Malik also warned that authorities would take strict action against anyone attempting to hoard fuel or manipulate supply for profiteering.

The minister said Pakistan was working with international partners to secure additional energy supplies, including arrangements with Saudi Aramco and the use of Pakistan National Shipping Corporation vessels to transport crude oil imports.

Finance Minister Aurangzeb said a high-level government committee formed by Prime Minister Shehbaz Sharif had been meeting daily to review developments in global petroleum markets and their potential impact on Pakistan’s economy.

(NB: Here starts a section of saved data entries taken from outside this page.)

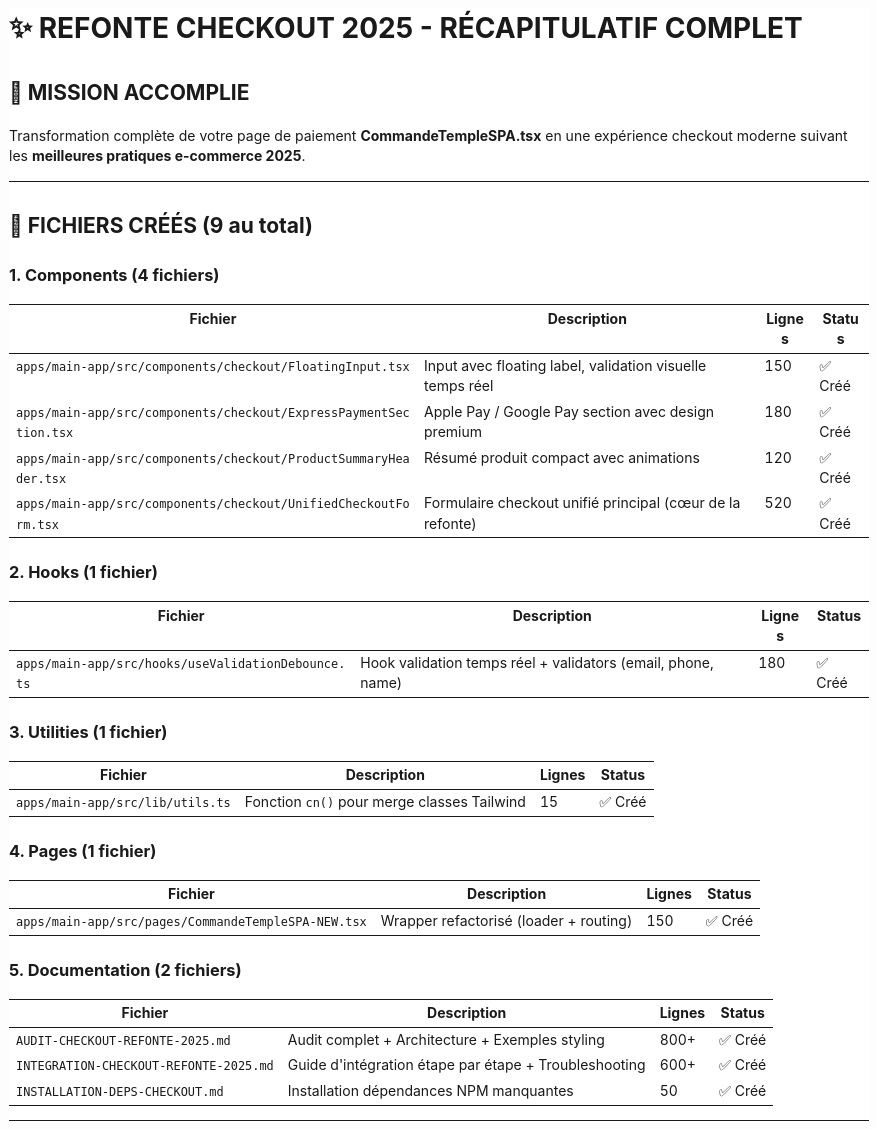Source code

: # ✨ REFONTE CHECKOUT 2025 - RÉCAPITULATIF COMPLET

## 🎯 MISSION ACCOMPLIE

Transformation complète de votre page de paiement **CommandeTempleSPA.tsx** en une expérience checkout moderne suivant les **meilleures pratiques e-commerce 2025**.

---

## 📁 FICHIERS CRÉÉS (9 au total)

### 1. Components (4 fichiers)

| Fichier | Description | Lignes | Status |
|---------|-------------|--------|--------|
| `apps/main-app/src/components/checkout/FloatingInput.tsx` | Input avec floating label, validation visuelle temps réel | 150 | ✅ Créé |
| `apps/main-app/src/components/checkout/ExpressPaymentSection.tsx` | Apple Pay / Google Pay section avec design premium | 180 | ✅ Créé |
| `apps/main-app/src/components/checkout/ProductSummaryHeader.tsx` | Résumé produit compact avec animations | 120 | ✅ Créé |
| `apps/main-app/src/components/checkout/UnifiedCheckoutForm.tsx` | Formulaire checkout unifié principal (cœur de la refonte) | 520 | ✅ Créé |

### 2. Hooks (1 fichier)

| Fichier | Description | Lignes | Status |
|---------|-------------|--------|--------|
| `apps/main-app/src/hooks/useValidationDebounce.ts` | Hook validation temps réel + validators (email, phone, name) | 180 | ✅ Créé |

### 3. Utilities (1 fichier)

| Fichier | Description | Lignes | Status |
|---------|-------------|--------|--------|
| `apps/main-app/src/lib/utils.ts` | Fonction `cn()` pour merge classes Tailwind | 15 | ✅ Créé |

### 4. Pages (1 fichier)

| Fichier | Description | Lignes | Status |
|---------|-------------|--------|--------|
| `apps/main-app/src/pages/CommandeTempleSPA-NEW.tsx` | Wrapper refactorisé (loader + routing) | 150 | ✅ Créé |

### 5. Documentation (2 fichiers)

| Fichier | Description | Lignes | Status |
|---------|-------------|--------|--------|
| `AUDIT-CHECKOUT-REFONTE-2025.md` | Audit complet + Architecture + Exemples styling | 800+ | ✅ Créé |
| `INTEGRATION-CHECKOUT-REFONTE-2025.md` | Guide d'intégration étape par étape + Troubleshooting | 600+ | ✅ Créé |
| `INSTALLATION-DEPS-CHECKOUT.md` | Installation dépendances NPM manquantes | 50 | ✅ Créé |

---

“Pakistan currently maintains adequate energy stocks and macroeconomic stability,” Aurangzeb said, adding that the government’s response was based on preparedness rather than panic.

He said the committee, which includes senior ministers, the governor of the State Bank of Pakistan and other officials, was assessing short-, medium- and long-term implications of the crisis for inflation, foreign exchange reserves and broader economic indicators.

Deputy PM Dar said the regional conflict had significantly disrupted global energy markets, with international petroleum prices rising by as much as 50–70 percent in recent days.

The deputy prime minister added that Pakistan was also engaged in diplomatic efforts aimed at de-escalating tensions and restoring stability in the region.

Petroleum prices will now be reviewed more frequently, potentially on a weekly basis, and any reduction in global oil prices would be passed on to consumers.

Pakistan, which relies heavily on imported fuel to meet its energy needs, is particularly vulnerable to global oil price shocks that can quickly feed into inflation and pressure the country’s external accounts.